* **Work item**
Please pick out every line of the data below that contains the string "static", matching case exactly.

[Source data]

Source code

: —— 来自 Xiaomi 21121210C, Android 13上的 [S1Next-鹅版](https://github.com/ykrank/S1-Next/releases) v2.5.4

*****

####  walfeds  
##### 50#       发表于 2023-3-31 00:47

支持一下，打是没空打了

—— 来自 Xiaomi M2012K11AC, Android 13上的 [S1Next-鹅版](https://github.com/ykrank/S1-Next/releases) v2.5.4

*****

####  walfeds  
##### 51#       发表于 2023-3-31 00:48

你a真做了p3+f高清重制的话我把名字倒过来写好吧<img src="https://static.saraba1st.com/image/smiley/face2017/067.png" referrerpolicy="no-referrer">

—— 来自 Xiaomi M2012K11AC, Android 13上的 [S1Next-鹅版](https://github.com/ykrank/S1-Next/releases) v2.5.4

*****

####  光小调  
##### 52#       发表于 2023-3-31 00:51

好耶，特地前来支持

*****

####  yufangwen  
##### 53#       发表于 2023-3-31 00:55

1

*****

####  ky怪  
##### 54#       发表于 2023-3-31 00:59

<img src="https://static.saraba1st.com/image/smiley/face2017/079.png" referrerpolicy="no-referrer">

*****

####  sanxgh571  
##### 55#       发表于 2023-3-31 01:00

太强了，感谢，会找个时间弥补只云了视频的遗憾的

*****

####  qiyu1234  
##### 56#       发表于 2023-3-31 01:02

* * *

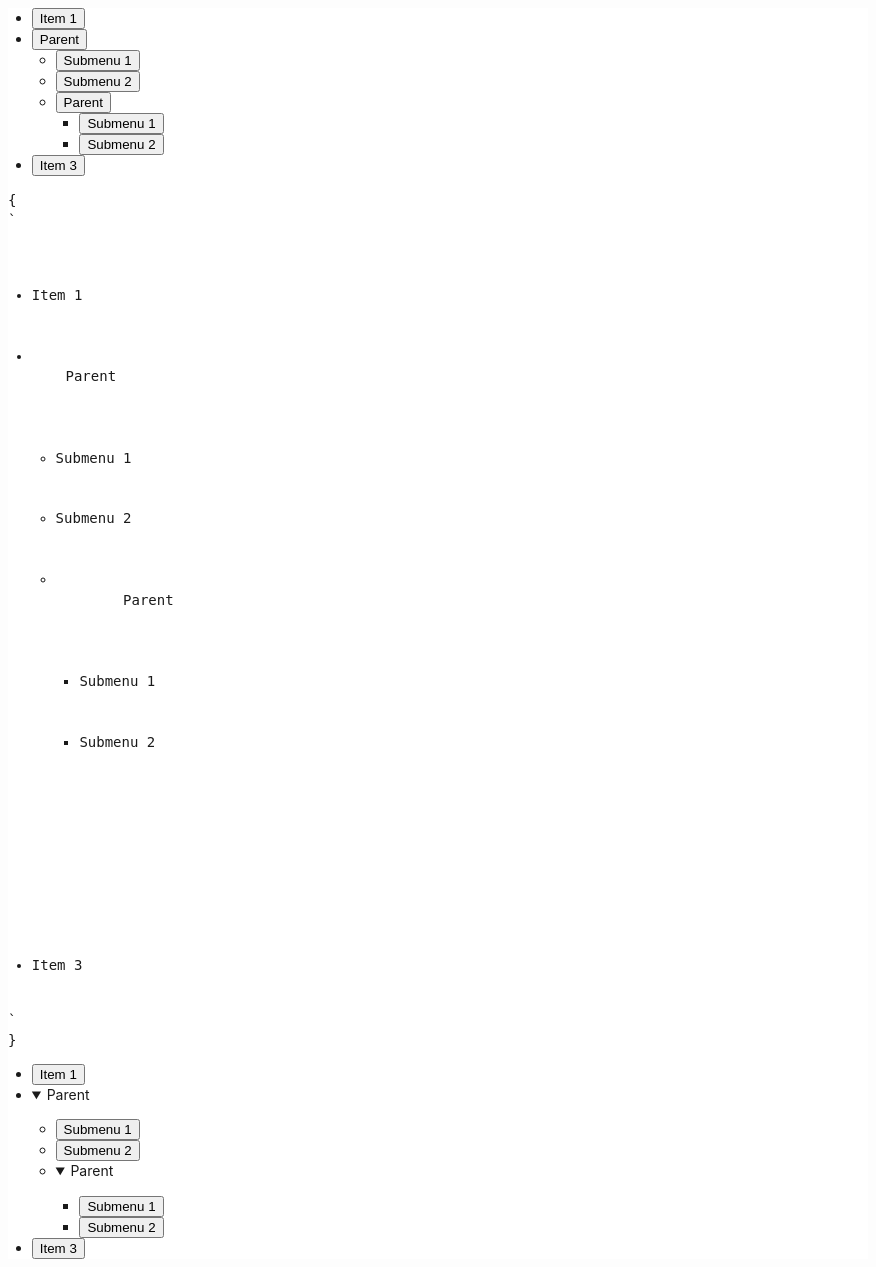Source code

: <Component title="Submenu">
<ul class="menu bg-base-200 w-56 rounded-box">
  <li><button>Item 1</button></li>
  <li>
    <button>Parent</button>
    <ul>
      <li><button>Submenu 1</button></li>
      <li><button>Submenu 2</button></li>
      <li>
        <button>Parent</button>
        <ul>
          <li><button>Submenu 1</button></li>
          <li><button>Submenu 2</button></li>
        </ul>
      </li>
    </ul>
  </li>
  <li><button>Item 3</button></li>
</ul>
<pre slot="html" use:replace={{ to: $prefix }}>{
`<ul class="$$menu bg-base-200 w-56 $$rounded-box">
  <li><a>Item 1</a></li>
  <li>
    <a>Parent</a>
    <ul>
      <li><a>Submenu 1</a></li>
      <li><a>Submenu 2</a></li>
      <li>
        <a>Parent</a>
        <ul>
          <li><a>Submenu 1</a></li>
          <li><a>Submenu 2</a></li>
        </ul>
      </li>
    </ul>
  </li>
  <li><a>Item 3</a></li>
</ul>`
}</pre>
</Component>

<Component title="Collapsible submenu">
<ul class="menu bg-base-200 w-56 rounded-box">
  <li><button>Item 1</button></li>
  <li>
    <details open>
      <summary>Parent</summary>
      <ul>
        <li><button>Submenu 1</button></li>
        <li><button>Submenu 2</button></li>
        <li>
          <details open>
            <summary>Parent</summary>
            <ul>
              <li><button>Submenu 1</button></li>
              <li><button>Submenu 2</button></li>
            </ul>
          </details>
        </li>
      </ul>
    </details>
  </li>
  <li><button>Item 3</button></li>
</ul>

* **Answer to this task**
你a真做了p3+f高清重制的话我把名字倒过来写好吧<img src="https://static.saraba1st.com/image/smiley/face2017/067.png" referrerpolicy="no-referrer">
<img src="https://static.saraba1st.com/image/smiley/face2017/079.png" referrerpolicy="no-referrer">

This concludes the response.